VI. Ébutius est chargé de la commission. Il se trouve à la vente, il met l’enchère. Beaucoup sont détournés d’acheter, les uns par le prix, les autres par considération pour Césennia. La terre est adjugée à Ébutius. Ébutius promet de l’argent au banquier. Et c’est par le témoignage de celui-ci que notre homme de bien prétend aujourd’hui prouver qu’il a acheté pour lui-même ; comme si on avait douté alors qu’elle ne fût achetée pour Césennia. La plupart le savait, presque tout le monde l’avait entendu dire ; les autres avaient bien des raisons pour le conjecturer : il devait revenir de l’argent à Césennia dans la succession ; il lui était avantageux d’en acheter des terres ; les terres étaient fort à sa bienséance, elles étaient vendues ; celui-là enchérissait, qu’on était accoutumé à voir agir pour Césennia ; enfin nul ne pouvait soupçonner qu’il achetât pour lui-même.

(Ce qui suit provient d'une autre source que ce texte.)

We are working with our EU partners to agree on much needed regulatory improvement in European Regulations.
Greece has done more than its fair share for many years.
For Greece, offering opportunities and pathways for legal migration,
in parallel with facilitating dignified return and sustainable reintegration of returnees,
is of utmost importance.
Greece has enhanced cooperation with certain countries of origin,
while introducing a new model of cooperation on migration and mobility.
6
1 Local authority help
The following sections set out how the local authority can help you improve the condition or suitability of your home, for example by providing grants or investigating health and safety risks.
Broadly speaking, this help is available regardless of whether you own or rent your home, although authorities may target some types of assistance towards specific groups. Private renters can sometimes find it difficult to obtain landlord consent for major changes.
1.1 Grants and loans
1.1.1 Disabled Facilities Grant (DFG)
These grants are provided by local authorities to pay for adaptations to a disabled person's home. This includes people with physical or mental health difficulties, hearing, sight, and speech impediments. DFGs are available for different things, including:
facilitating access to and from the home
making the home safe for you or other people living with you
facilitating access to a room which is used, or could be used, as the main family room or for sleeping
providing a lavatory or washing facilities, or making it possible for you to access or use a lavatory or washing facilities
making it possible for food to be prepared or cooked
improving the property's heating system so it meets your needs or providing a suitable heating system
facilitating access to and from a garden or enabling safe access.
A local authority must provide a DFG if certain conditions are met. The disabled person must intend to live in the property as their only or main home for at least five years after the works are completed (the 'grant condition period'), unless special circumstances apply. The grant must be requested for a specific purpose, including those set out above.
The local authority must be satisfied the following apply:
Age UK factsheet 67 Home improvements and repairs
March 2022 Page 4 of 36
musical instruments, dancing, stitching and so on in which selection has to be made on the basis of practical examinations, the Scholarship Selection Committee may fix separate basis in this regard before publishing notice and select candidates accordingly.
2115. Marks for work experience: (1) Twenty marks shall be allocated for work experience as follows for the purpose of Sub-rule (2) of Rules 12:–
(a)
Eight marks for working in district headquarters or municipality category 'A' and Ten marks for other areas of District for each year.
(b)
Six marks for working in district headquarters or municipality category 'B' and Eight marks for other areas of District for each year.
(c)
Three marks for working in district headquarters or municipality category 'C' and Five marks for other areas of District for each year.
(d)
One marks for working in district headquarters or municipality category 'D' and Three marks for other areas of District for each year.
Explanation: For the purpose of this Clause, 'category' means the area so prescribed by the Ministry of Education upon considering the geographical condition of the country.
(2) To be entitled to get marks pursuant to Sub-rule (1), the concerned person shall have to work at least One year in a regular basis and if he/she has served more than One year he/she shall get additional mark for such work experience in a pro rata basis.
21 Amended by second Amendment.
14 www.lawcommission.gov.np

Cette acquisition faite, l’argent est payé par Césennia. Ébutius s’imagine qu’on ne saurait le prouver, parce qu’il a détourné lui-même les registres de cette dame, et qu’il présente ceux du banquier sur lesquels est porté ce qu’il a payé et ce qui lui a été adjugé ; comme si la chose avait pu se faire autrement. Tout s’étant passé ainsi que je viens de le, dire, Césennia prit possession de la terre et la donna à ferme. Elle épousa peu de temps après Cécina. Pour trancher court, Césennia mourut après avoir fait son testament. Elle institue Cécina son héritier pour onze douzièmes et demi de la succession. Des trois soixante douzièmes qui restent, elle en lègue deux à Fulcinius, affranchi de son premier époux ; le troisième elle l’abandonne à Ébutius pour récompense de ses soins et de ses peines, si toutefois il s’en était donné quelques-unes. Il regarde, lui, ce modique legs comme le fondement sur lequel il peut bâtir toutes ses chicanes.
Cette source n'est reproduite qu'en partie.